Foreign Portfolio Investors (FPIs) will now be allowed to invest from Gujarat International Finance Tec-city (GIFT), says SEBI. This move will help the FPIs to head towards the international financial services centre (IFSC) in Gandhinagar.
Businesses carrying their operation from GIFT city enjoy a ten year tax holiday i.e. they are exempt from paying income tax for ten years. The move to allow FPI to invest in the GIFT city comes as a relief to foreign investors, who were disturbed by our FM, Nirmala Sitharaman’s tax proposals in her maiden budget.

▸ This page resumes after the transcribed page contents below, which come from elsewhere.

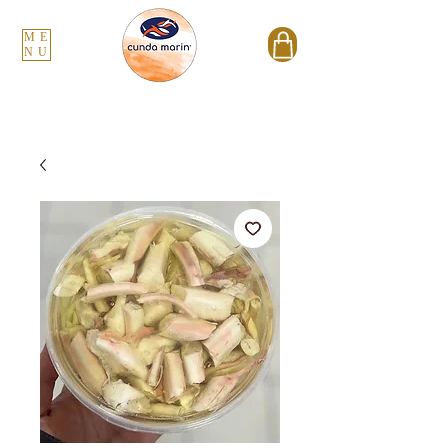
ME
NU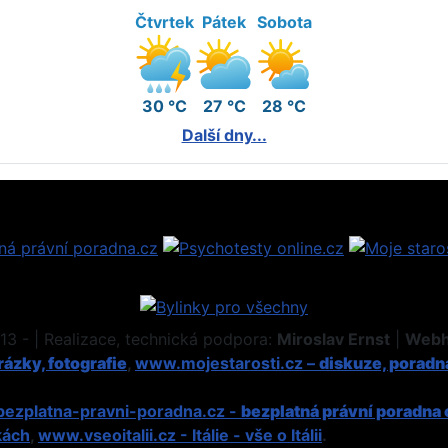
Čtvrtek
Pátek
Sobota
30 °C
27 °C
28 °C
Další dny...
3 - | Realizace, technická podpora:
Miroslav Ernst
|
Webh
ázky, fotografie
,
www.mojestarosti.cz –
diskuze, poradn
ezplatna-pravni-poradna.cz -
bezplatná právní poradna 
kách
,
www.vseoitalii.cz - Itálie - vše o Itálii
.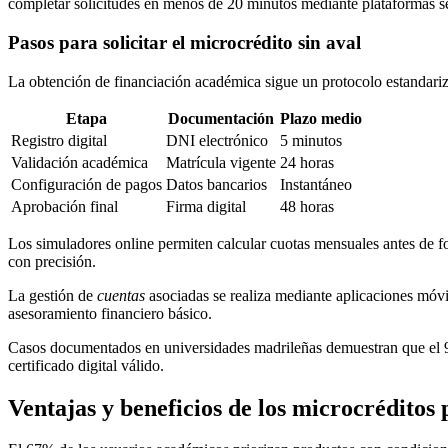
completar solicitudes en menos de 20 minutos mediante plataformas s
Pasos para solicitar el microcrédito sin aval
La obtención de financiación académica sigue un protocolo estandariz
Etapa
Documentación
Plazo medio
Registro digital
DNI electrónico
5 minutos
Validación académica
Matrícula vigente
24 horas
Configuración de pagos
Datos bancarios
Instantáneo
Aprobación final
Firma digital
48 horas
Los simuladores online permiten calcular cuotas mensuales antes de for
con precisión.
La gestión de
cuentas
asociadas se realiza mediante aplicaciones móvil
asesoramiento financiero básico.
Casos documentados en universidades madrileñas demuestran que el 94%
certificado digital válido.
Ventajas y beneficios de los microcréditos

The new rules of SEBI state the FPIs trading in India’s stock market will face zero tax and no transaction charges will be levied if they register themselves with the IFSCs.
“Entities established in IFSC will be deemed to have met the jurisdiction criteria for FPIs,” SEBI’s press release stated on Wednesday after its board meeting in Mumbai.
No taxes, such as income tax, tax on LTCG or STCG, minimum alternate tax, dividend distribution tax, are levied on the GIFT city. The FPIs now trading on the BSE and the NSE will have to pay securities transaction tax (STT) only. However, if FPIs trade on the BSE and the NSE located in GIDT city, where no transaction tax is applicable, they will not have to pay STT also.
FPIs can trade derivative contracts in the GIFT city and buy shares on the NSE and the BSE in Mumbai. It will be similar to trading Nifty futures in Singapore stock exchange and cash it in the Indian market. However, the government will keep a check on round-tripping of money as the Prevention of money laundering act is applicable to FPIs in the GIFT city.
Moreover, SEBI has relaxed other registration and KYC norms for FPIs too. Even the top FPIs from GIFT city can issue participatory notes, favoured instruments by large investors.